Please give again, word for word, each line that falls between the line with "X381000Y381000D03*" and the end of the data, inclusive.
[The records Boundary: Start]
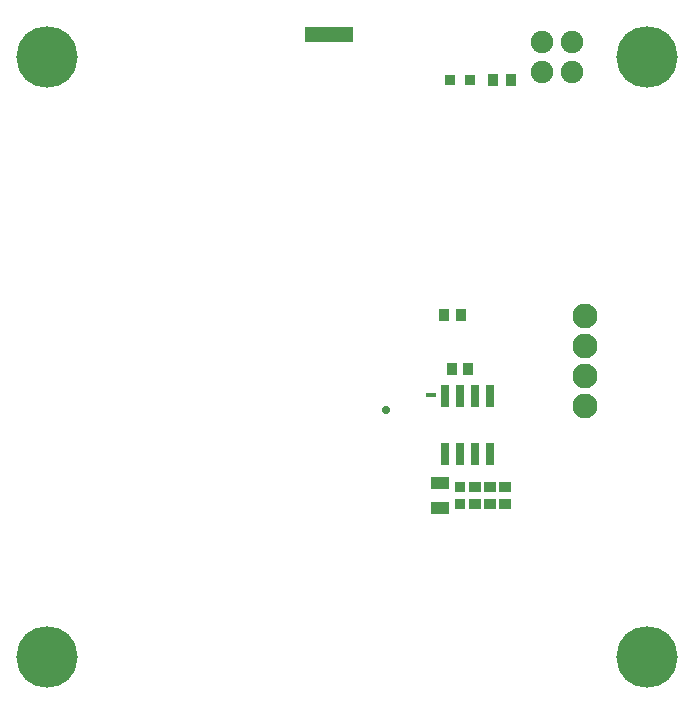
<source format=gts>
G04 Layer: TopSolderMaskLayer*
G04 Panelize: , Column: 2, Row: 2, Board Size: 58.42mm x 58.42mm, Panelized Board Size: 118.84mm x 118.84mm*
G04 EasyEDA v6.5.39, 2023-12-29 12:41:37*
G04 1036578b268b45588bb37d4cc57348ec,5a6b42c53f6a479593ecc07194224c93,10*
G04 Gerber Generator version 0.2*
G04 Scale: 100 percent, Rotated: No, Reflected: No *
G04 Dimensions in millimeters *
G04 leading zeros omitted , absolute positions ,4 integer and 5 decimal *
%FSLAX45Y45*%
%MOMM*%

%AMMACRO1*1,1,$1,$2,$3*1,1,$1,$4,$5*1,1,$1,0-$2,0-$3*1,1,$1,0-$4,0-$5*20,1,$1,$2,$3,$4,$5,0*20,1,$1,$4,$5,0-$2,0-$3,0*20,1,$1,0-$2,0-$3,0-$4,0-$5,0*20,1,$1,0-$4,0-$5,$2,$3,0*4,1,4,$2,$3,$4,$5,0-$2,0-$3,0-$4,0-$5,$2,$3,0*%
%ADD10MACRO1,0.1016X-0.4032X-0.432X-0.4032X0.432*%
%ADD11MACRO1,0.1016X0.4032X-0.432X0.4032X0.432*%
%ADD12R,0.9016X0.9016*%
%ADD13MACRO1,0.1X-0.3X0.9X0.3X0.9*%
%ADD14MACRO1,0.1X0.3X-0.9X-0.3X-0.9*%
%ADD15MACRO1,0.1016X-0.375X0.15X0.375X0.15*%
%ADD16C,0.7216*%
%ADD17MACRO1,0.1016X-0.4X0.45X0.4X0.45*%
%ADD18R,1.5011X1.1016*%
%ADD19R,0.9656X0.9081*%
%ADD20MACRO1,0.1016X-0.432X0.4032X0.432X0.4032*%
%ADD21MACRO1,0.1016X-0.432X-0.4032X0.432X-0.4032*%
%ADD22C,5.2032*%
%ADD23C,2.1016*%
%ADD24C,1.9016*%

%LPD*%
D10*
G01*
X4304424Y5270500D03*
D11*
G01*
X4153775Y5270500D03*
D12*
G01*
X3958590Y5270500D03*
G01*
X3788409Y5270500D03*
D13*
G01*
X4000500Y2104491D03*
G01*
X4127500Y2104491D03*
G01*
X3873500Y2104491D03*
G01*
X3746500Y2104491D03*
D14*
G01*
X4127500Y2594508D03*
G01*
X4000500Y2594508D03*
G01*
X3873500Y2594508D03*
G01*
X3746500Y2594508D03*
D15*
G01*
X3632200Y2603500D03*
D16*
G01*
X3251200Y2476500D03*
D17*
G01*
X3943499Y2819400D03*
G01*
X3803500Y2819400D03*
D18*
G01*
X3708400Y1857629D03*
G01*
X3708400Y1647570D03*
D19*
G01*
X3873500Y1827936D03*
G01*
X3873500Y1677263D03*
D20*
G01*
X4000500Y1677275D03*
D21*
G01*
X4000500Y1827924D03*
D20*
G01*
X4127500Y1677275D03*
D21*
G01*
X4127500Y1827924D03*
D20*
G01*
X4254500Y1677275D03*
D21*
G01*
X4254500Y1827924D03*
D17*
G01*
X3879999Y3276600D03*
G01*
X3740000Y3276600D03*
D22*
G01*
X381000Y5461000D03*
G01*
X5461000Y5461000D03*
G01*
X5461000Y381000D03*
G01*
X381000Y381000D03*
D23*
G01*
X4931206Y3020161D03*
G01*
X4931206Y2766161D03*
G01*
X4931206Y2512161D03*
G01*
X4931206Y3274161D03*
D24*
G01*
X4572000Y5588000D03*
G01*
X4572000Y5334000D03*
G01*
X4826000Y5334000D03*
G01*
X4826000Y5588000D03*
G36*
X2565400Y5715000D02*
G01*
X2971800Y5715000D01*
X2971800Y5588000D01*
X2565400Y5588000D01*
G37*
M02*

</source>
[The records Boundary: End]
- [Task response]
X381000Y381000D03*
D23*
G01*
X4931206Y3020161D03*
G01*
X4931206Y2766161D03*
G01*
X4931206Y2512161D03*
G01*
X4931206Y3274161D03*
D24*
G01*
X4572000Y5588000D03*
G01*
X4572000Y5334000D03*
G01*
X4826000Y5334000D03*
G01*
X4826000Y5588000D03*
G36*
X2565400Y5715000D02*
G01*
X2971800Y5715000D01*
X2971800Y5588000D01*
X2565400Y5588000D01*
G37*
M02*

</source>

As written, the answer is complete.